▶ _SELECTED EXCERPT_
== Segment start ==
665fe7dc2ae7d018811a15f79c42bb29904d8630
angie
  Tue Feb 22 11:12:28 2022 -0800
Add a para push to wait loop, to help with rare problem of a node failure.  Clean up intermediate protobuf files-to-be-merged.

diff --git src/hg/utils/otto/sarscov2phylo/usherClusterRun.sh src/hg/utils/otto/sarscov2phylo/usherClusterRun.sh
index 6eb0965..d12a558 100755
--- src/hg/utils/otto/sarscov2phylo/usherClusterRun.sh
+++ src/hg/utils/otto/sarscov2phylo/usherClusterRun.sh
@@ -122,37 +122,43 @@
 cd reserveKuNodes
 jobCount=16
 threadCount=16
 reserveHours=2
 reserveSeconds=$((3600 * $reserveHours))
 cp /dev/null jobList
 for ((i=0;  $i < $jobCount;  i++)); do
     echo "sleep $reserveSeconds" >> jobList
 done
 ssh ku "cd $ottoDir/$today/reserveKuNodes && para create -cpu=$threadCount jobList && para push"
 
 # Wait for all jobs to start (i.e. all nodes to be reserved):
 echo "Waiting for parasol to assign ku nodes"
== Segment end ==
▶ _INSTRUCTION A_
From the commit diff, extract the passage from "diff --git src/hg/utils/otto/sarscov2phylo/usherClusterRun.sh" up to and including "reserveSeconds=$((3600 * $reserveHours))".

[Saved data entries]
== Segment start ==
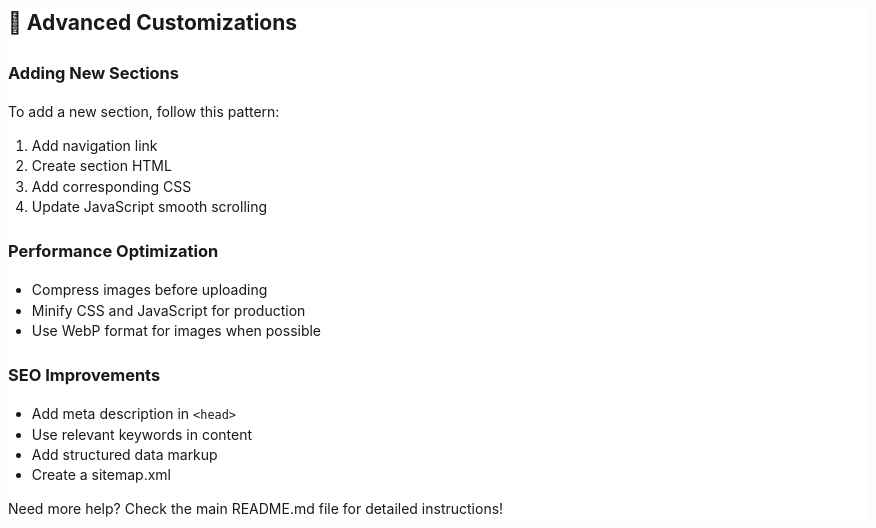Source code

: ## 🔧 Advanced Customizations

### Adding New Sections
To add a new section, follow this pattern:
1. Add navigation link
2. Create section HTML
3. Add corresponding CSS
4. Update JavaScript smooth scrolling

### Performance Optimization
- Compress images before uploading
- Minify CSS and JavaScript for production
- Use WebP format for images when possible

### SEO Improvements
- Add meta description in `<head>`
- Use relevant keywords in content
- Add structured data markup
- Create a sitemap.xml

Need more help? Check the main README.md file for detailed instructions!
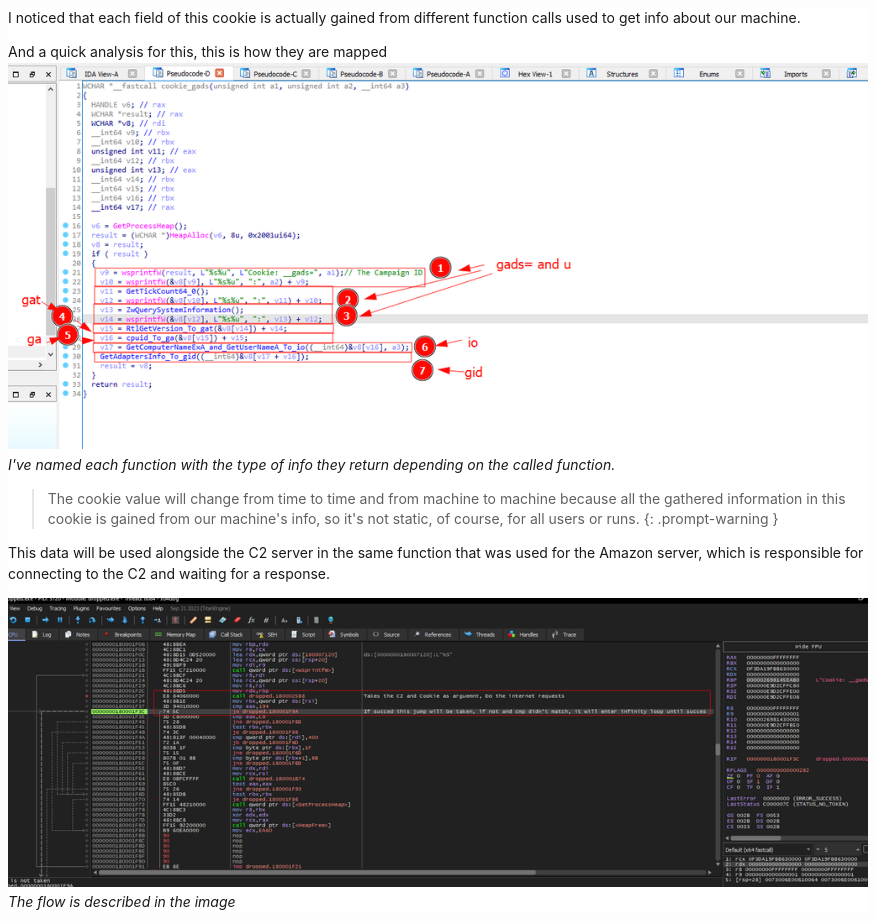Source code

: I noticed that each field of this cookie is actually gained from different function calls used to get info about our machine.

And a quick analysis for this, this is how they are mapped
![](/assets/img/posts/2024-07-14-IcedId/12.png)
_I've named each function with the type of info they return depending on the called function._

> The cookie value will change from time to time and from machine to machine because all the gathered information in this cookie is gained from our machine's info, so it's not static, of course, for all users or runs.
{: .prompt-warning }

This data will be used alongside the C2 server in the same function that was used for the Amazon server, which is responsible for connecting to the C2 and waiting for a response.

![](/assets/img/posts/2024-07-14-IcedId/10.png)
_The flow is described in the image_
== Segment end ==
▶ _INSTRUCTION B_
Pick out each line of the records that contains the string "IcedId".

▶ _FINAL ANSWER A_
diff --git src/hg/utils/otto/sarscov2phylo/usherClusterRun.sh src/hg/utils/otto/sarscov2phylo/usherClusterRun.sh
index 6eb0965..d12a558 100755
--- src/hg/utils/otto/sarscov2phylo/usherClusterRun.sh
+++ src/hg/utils/otto/sarscov2phylo/usherClusterRun.sh
@@ -122,37 +122,43 @@
 cd reserveKuNodes
 jobCount=16
 threadCount=16
 reserveHours=2
 reserveSeconds=$((3600 * $reserveHours))

▶ _FINAL ANSWER B_
![](/assets/img/posts/2024-07-14-IcedId/12.png)
![](/assets/img/posts/2024-07-14-IcedId/10.png)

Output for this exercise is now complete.